Exercise goal: When the word "diaminobenzidine" shows up in a line of the data below, copy that whole line.

Record extracts:
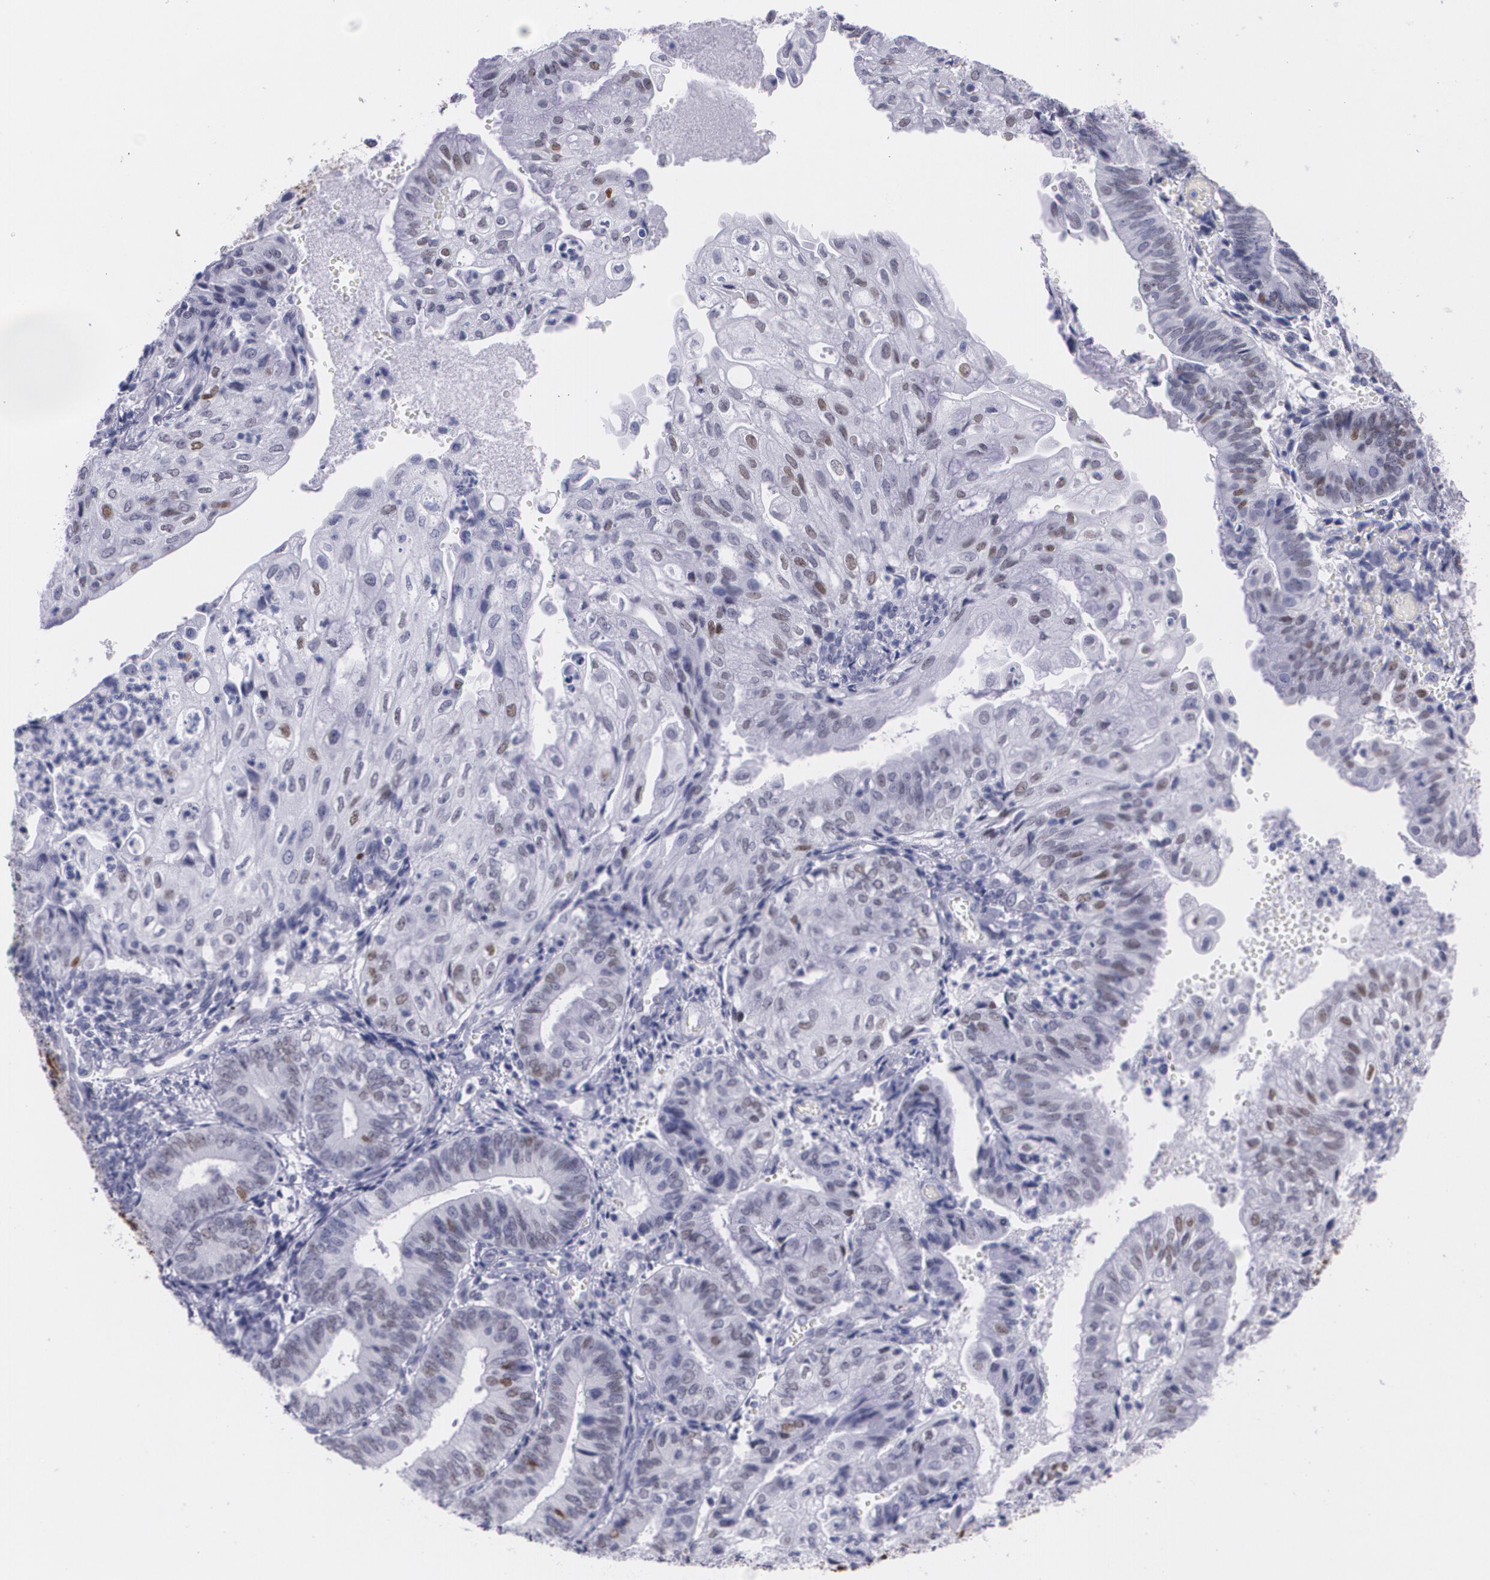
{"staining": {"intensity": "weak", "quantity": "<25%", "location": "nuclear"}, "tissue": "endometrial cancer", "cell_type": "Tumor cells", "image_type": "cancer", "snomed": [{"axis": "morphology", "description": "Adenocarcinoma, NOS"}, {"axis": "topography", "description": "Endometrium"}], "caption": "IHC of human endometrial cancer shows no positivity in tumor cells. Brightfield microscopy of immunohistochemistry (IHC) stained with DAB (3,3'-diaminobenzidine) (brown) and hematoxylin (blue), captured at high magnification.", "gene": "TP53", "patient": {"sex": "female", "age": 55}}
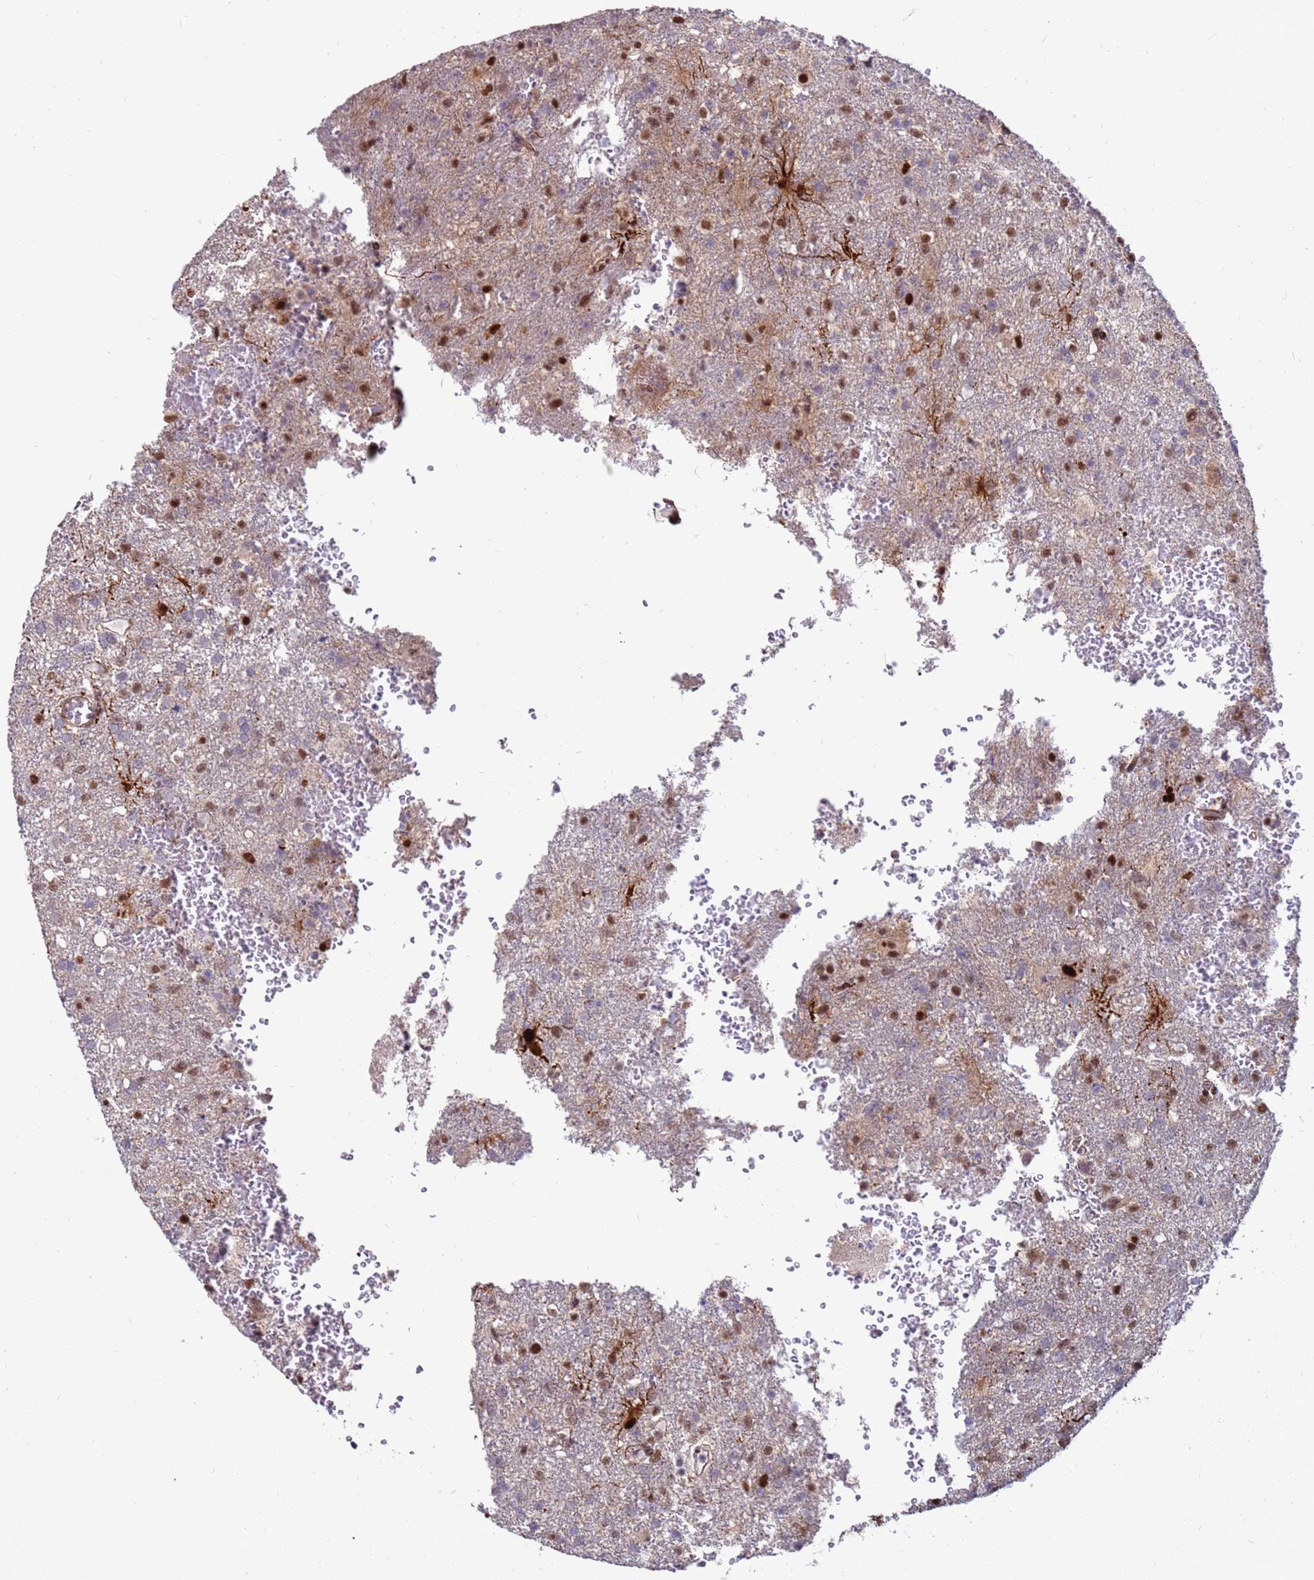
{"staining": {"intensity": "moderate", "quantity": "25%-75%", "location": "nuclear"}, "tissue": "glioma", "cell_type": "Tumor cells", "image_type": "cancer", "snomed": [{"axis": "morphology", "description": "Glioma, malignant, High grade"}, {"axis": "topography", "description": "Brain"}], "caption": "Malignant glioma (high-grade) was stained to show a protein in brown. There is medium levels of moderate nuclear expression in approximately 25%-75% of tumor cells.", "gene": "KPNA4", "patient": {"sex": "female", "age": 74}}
---
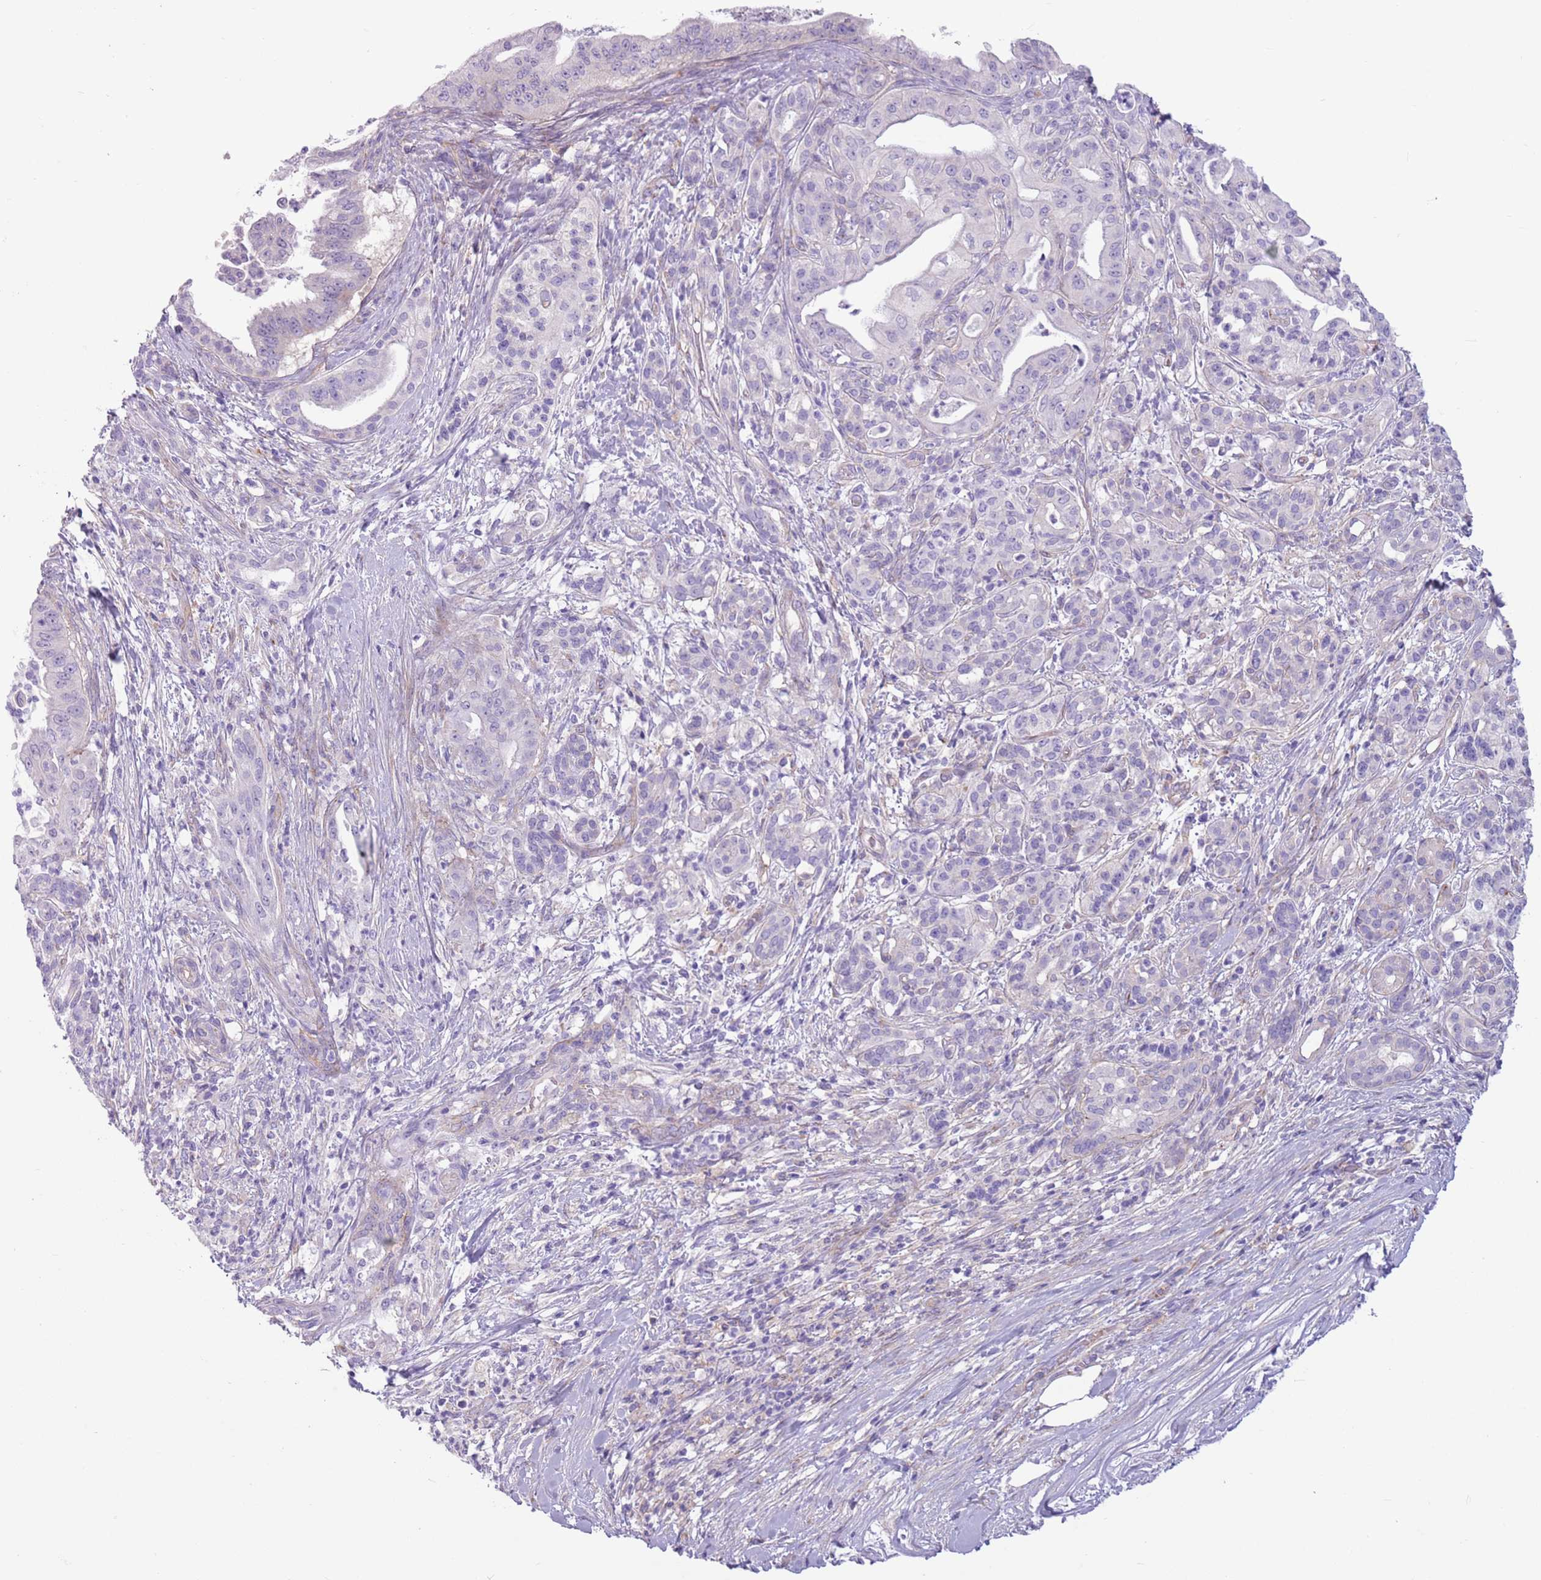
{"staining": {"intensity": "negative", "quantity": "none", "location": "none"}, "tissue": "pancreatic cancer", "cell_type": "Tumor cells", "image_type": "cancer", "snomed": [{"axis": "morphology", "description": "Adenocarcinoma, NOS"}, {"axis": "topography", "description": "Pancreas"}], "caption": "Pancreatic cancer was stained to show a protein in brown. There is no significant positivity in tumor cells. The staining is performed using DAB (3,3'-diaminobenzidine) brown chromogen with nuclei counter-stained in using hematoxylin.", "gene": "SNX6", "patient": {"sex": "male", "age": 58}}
==
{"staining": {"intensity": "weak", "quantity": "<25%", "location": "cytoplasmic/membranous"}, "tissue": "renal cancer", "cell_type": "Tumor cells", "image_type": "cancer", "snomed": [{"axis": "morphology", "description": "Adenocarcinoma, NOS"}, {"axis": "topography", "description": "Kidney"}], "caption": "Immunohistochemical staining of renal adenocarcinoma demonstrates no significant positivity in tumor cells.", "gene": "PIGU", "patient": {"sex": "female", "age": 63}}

Solution for this exercise:
{"staining": {"intensity": "weak", "quantity": "<25%", "location": "nuclear"}, "tissue": "endometrial cancer", "cell_type": "Tumor cells", "image_type": "cancer", "snomed": [{"axis": "morphology", "description": "Adenocarcinoma, NOS"}, {"axis": "topography", "description": "Endometrium"}], "caption": "IHC of human endometrial cancer shows no positivity in tumor cells. Brightfield microscopy of immunohistochemistry (IHC) stained with DAB (3,3'-diaminobenzidine) (brown) and hematoxylin (blue), captured at high magnification.", "gene": "TP53", "patient": {"sex": "female", "age": 55}}
{"staining": {"intensity": "negative", "quantity": "none", "location": "none"}, "tissue": "pancreatic cancer", "cell_type": "Tumor cells", "image_type": "cancer", "snomed": [{"axis": "morphology", "description": "Adenocarcinoma, NOS"}, {"axis": "topography", "description": "Pancreas"}], "caption": "Pancreatic cancer was stained to show a protein in brown. There is no significant positivity in tumor cells. The staining is performed using DAB (3,3'-diaminobenzidine) brown chromogen with nuclei counter-stained in using hematoxylin.", "gene": "SNX6", "patient": {"sex": "male", "age": 58}}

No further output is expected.